Angezeigter Text -

Guardiola hat sich, kurzfristig betrachtet, durchgesetzt. Aber wird sich das auch langfristig für den FC Bayern lohnen?
Es gibt Situationen, in denen man auf den Sieg verzichten sollte, um zu gewinnen. Dr. Müller-Wohlfahrt hat sicher einen würdevolleren Abgang verdient. Die Art und Weise seines Abschieds könnte dem Image des FC Bayern schaden. Es wird sich in Zukunft zeigen, wie sehr dieser Konflikt im Verein präsent sein wird. Fakt ist, dass er jetzt schon hohe Wellen schlägt und das Schiff vom Kurs abkommen könnte. Eine anerkennende und wertschätzende Zusammenarbeit zwischen Guardiola und Dr. Müller-Wohlfahrt hätte für alle Beteiligten größere Erfolgsaussichten. Mika Häkkinen hat einmal gesagt: "Du gewinnst nie allein. Am Tag, an dem du was anderes glaubst, fängst du an zu verlieren." Auch in besagter Situation gibt es mehr Verlierer als Gewinner.

Aufgabe A -
Nennen Sie alle Personen, die im Text über Guardiola und Dr. Müller-Wohlfahrt namentlich erwähnt werden.
Aufgabe B -
Setzen Sie den Text über Guardiola und Dr. Müller-Wohlfahrt nach seinem letzten Satz um einige Sätze fort.

Datensatzinhalt -
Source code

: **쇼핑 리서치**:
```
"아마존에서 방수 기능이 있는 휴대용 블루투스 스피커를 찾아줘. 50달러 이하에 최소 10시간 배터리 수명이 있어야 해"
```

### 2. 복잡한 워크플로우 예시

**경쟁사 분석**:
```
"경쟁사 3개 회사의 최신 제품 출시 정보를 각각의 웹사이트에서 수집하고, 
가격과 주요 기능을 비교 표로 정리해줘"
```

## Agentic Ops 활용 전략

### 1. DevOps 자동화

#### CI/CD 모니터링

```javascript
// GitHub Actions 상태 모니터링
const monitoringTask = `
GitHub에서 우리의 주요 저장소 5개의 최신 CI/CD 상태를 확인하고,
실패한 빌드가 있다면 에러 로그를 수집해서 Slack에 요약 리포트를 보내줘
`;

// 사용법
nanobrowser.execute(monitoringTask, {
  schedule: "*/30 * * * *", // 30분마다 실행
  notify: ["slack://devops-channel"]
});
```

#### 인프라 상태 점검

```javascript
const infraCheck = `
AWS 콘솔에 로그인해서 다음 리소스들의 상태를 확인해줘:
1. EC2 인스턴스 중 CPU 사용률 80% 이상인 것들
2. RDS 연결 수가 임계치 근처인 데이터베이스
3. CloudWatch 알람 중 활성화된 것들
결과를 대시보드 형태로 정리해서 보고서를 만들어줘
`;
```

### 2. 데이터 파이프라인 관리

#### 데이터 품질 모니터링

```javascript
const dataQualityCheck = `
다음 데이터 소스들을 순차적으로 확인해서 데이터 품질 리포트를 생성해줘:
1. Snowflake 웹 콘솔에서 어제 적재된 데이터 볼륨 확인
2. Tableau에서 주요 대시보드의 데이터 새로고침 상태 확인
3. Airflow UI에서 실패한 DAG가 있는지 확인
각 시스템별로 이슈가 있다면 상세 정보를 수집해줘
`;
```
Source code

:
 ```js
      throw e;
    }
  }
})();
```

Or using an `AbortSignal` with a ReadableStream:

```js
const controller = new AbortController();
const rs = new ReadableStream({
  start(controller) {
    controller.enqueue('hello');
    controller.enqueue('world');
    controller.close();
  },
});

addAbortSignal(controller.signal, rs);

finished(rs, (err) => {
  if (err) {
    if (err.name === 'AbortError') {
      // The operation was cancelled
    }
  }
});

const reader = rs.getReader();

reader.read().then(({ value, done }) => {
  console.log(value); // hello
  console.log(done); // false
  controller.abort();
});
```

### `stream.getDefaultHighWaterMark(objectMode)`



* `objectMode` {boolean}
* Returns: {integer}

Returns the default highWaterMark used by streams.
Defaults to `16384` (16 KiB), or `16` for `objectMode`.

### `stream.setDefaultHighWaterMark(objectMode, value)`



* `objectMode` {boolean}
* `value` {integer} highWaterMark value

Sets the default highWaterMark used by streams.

Antwort A -
Guardiola, Dr. Müller-Wohlfahrt, Mika Häkkinen

Antwort B -
Hat der FC Bayern ein Führungsproblem?
Ich möchte folgende Hypothese in den Raum stellen. Unter der Führung von Uli Hoeneß hätte die Thematik einen anderen Verlauf genommen. Hoeneß zeigt eine eher altruistische, also eine uneigennützige Vorgehensweise, was den FC Bayern betrifft. Das sogenannte "Mia-san-mia", was den FC Bayern auch zu dem gemacht hat, was er heute ist, wurde bislang mit jeder Faser gelebt. Heute ähnelt die Vorgehensweise eher einer Ich-AG, in der persönliche Befindlichkeitsstörungen über dem Wohl des Vereins stehen. Das kann man als Führungsproblem benennen.
Was bedeutet das für den gesamten Verein und speziell für die Mannschaft?
Ein aufkommender Loyalitätskonflikt kann bei den Spielern für Irritationen sorgen. Es entsteht eine unangenehme Situation für alle Betroffenen. Ein langjähriger Mitarbeiter wie Dr. Müller-Wohlfahrt, der das Vertrauen uneingeschränkt genießt, verlässt das Unternehmen, in dem Falle den FC Bayern. Eine tiefe, vertrauensvolle Verbindung zwischen Spielern und Arzt hat für den Moment ein unrühmliches Ende gefunden. Das wird bei einigen Spielern für Beschäftigung sorgen.
Und welche Folgen können auf den Verein zukommen?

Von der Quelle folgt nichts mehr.